There was a fall of 31% in the number of people moving home in the first half of 2020, as Covid-19 put a stop to a functioning property market.
In the first six months of this year, 106,985 people moved house, down 48,535 (31%) compared with the same period in 2019, according to the Lloyds Bank Homemover Review.
This is the fourth consecutive annual fall and the greatest decline since the 2008 banking crisis. In the past decade, the volume of homemovers was at its highest peak in the first half of 2016 when 167,820 people moved to another property.
Jo Harris, managing director at Lloyds Bank, said: “Never before have we seen the property market shut down in the way lockdown demanded. While a drop in homemovers by a third is a significant decline, and the largest drop we’ve seen in the UK since 2009, some may have predicted this figure to have been even lower, demonstrating the resilience of the UK housing market.
“The current Stamp Duty holiday and pent up demand has brightened the housing market outlook once again. While uncertainty around the lasting impact of the pandemic remains, at least for now the house market looks buoyant, with many people planning their next move after months spent at home during lockdown.”

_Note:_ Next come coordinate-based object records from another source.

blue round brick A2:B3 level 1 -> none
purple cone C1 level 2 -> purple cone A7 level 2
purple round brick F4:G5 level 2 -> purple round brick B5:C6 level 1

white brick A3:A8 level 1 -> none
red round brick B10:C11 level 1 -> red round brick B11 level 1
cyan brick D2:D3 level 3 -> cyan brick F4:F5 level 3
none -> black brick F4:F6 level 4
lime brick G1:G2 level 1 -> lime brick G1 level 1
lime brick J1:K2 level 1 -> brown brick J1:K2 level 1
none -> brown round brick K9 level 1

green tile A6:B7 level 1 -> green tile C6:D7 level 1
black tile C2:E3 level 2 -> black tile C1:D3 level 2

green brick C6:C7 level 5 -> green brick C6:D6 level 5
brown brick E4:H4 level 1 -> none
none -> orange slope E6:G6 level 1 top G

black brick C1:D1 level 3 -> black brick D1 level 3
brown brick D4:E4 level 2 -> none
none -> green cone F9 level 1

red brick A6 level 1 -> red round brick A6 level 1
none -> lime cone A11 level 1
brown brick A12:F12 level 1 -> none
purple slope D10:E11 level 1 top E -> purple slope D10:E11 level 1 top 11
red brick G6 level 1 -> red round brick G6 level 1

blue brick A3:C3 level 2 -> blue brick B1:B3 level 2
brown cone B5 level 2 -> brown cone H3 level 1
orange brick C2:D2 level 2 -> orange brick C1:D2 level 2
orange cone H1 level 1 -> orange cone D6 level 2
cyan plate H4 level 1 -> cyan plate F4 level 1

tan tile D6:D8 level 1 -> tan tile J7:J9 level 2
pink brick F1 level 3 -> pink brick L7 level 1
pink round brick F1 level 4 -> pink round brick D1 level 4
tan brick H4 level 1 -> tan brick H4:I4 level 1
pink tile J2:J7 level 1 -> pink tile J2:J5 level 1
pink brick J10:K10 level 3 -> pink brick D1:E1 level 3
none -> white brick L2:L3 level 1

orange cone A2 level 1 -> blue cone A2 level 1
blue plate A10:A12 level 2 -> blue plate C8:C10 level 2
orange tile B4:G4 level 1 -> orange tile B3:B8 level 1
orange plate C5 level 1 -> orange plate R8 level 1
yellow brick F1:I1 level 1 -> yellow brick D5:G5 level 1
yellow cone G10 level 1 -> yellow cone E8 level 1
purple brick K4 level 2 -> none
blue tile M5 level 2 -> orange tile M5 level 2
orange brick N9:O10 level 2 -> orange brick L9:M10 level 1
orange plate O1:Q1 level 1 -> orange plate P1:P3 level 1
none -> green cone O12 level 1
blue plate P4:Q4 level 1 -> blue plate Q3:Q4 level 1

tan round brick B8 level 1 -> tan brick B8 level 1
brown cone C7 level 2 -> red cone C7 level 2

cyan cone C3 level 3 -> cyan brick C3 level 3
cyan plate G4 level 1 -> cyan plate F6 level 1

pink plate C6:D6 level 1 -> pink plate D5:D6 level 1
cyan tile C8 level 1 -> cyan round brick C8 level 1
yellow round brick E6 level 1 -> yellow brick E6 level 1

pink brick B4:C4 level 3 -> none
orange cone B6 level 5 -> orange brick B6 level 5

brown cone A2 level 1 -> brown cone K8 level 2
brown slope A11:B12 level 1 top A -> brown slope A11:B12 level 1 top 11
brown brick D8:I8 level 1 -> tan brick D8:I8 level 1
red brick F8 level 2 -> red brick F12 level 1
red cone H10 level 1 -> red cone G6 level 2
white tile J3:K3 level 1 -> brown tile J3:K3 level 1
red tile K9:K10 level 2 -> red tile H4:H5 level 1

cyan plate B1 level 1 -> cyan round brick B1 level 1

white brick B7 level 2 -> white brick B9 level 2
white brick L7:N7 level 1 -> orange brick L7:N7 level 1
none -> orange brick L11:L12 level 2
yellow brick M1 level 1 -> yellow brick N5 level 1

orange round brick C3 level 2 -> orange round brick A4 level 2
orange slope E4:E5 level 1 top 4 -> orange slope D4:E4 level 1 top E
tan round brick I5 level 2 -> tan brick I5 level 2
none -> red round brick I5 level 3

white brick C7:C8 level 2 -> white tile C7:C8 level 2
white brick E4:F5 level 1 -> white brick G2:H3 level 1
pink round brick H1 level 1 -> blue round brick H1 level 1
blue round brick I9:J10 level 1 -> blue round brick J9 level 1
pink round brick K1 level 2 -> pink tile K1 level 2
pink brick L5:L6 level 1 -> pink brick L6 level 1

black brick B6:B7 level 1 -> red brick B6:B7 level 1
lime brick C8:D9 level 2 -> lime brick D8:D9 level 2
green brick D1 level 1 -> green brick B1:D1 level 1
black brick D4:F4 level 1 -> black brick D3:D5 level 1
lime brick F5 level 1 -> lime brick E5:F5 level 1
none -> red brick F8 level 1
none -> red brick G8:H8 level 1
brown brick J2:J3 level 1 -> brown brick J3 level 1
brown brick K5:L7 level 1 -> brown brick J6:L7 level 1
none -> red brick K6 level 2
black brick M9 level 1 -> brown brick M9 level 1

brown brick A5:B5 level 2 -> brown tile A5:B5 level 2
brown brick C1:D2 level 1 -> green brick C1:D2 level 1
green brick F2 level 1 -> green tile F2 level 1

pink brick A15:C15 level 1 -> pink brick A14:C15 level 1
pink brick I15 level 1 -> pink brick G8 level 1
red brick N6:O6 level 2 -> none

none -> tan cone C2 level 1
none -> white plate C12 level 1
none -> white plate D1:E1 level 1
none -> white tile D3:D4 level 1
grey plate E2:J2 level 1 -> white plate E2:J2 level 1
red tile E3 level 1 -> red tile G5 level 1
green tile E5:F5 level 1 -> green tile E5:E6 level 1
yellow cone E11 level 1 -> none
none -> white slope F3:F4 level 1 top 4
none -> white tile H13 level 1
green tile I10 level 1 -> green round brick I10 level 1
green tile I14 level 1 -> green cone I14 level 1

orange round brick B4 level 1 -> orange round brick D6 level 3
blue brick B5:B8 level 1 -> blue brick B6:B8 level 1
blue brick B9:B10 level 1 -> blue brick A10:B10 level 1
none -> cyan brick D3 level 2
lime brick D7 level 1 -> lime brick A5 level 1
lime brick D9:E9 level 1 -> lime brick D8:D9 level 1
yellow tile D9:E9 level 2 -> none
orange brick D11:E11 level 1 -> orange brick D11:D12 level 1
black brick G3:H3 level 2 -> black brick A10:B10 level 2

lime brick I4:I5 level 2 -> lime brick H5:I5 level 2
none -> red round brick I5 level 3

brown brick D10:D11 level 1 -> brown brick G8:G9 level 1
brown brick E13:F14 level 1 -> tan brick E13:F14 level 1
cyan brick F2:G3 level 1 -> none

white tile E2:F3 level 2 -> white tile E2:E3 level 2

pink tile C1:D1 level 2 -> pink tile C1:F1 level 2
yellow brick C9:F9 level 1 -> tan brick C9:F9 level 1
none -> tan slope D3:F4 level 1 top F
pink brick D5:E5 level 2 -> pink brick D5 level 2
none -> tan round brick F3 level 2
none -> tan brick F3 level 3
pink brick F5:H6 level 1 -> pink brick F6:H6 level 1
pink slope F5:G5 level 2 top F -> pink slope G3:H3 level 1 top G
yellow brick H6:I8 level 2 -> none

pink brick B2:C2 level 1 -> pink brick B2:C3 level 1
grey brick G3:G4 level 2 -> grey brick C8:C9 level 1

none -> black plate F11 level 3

All UK regions have seen the number of homemovers fall in the first half of 2020. Greater London has seen the smallest fall of 25% and Scotland the largest by 37% when compared to the same period in 2019.
Homemovers account for just under half (48%) of the housing market and below first-time buyers for third consecutive year. In 2010, 62% of buyers were those moving up the ladder as opposed to first-time buyers.
In the last five years, the average price paid by homemovers has grown by £83,553 (33%) to £339,062.
The East Midlands has seen the highest growth of £74,734 (39%) to £266,569 followed by South East and Greater London (both 36%) and West Midlands (35%). London remains the most expensive region with an average price of £658,450 compared to Northern Ireland with an average price of £194,028.
The average deposit required by homemovers has increased by 16% over the past five years from £89,909 in 2015 to £104,264 in 2020 – the third consecutive year that the average has topped £100,000.
The largest deposits are to be found in London at £206,374 (31% of purchase price), followed by South East at £145,275, South West (£114,207) and East Anglia (£109,054) – while all other regions have deposits at less than £100,000. Northern Ireland has the smallest average deposit required at £57,162 but has seen the biggest increase over the past five years at 32%.
Homemovers are getting younger with an average age of 39, compared to 42 in 2010. The oldest homemovers are in the East Midlands and Scotland (both 40 years old) and the youngest are in London (37 years old).
Detached and semi-detached homes are the most popular homemover property types, each with a 30% and 29% share respectively. Over the past 10 years, detached homes have increased in popularity with homemovers from 21% in 2010 to 30%. Over the same period, the proportion of flats purchased has decreased by 5% to 9% and terraced houses by 4% to 23%. Only in London are terraced homes (37%) and flats (28%) more popular for homemovers.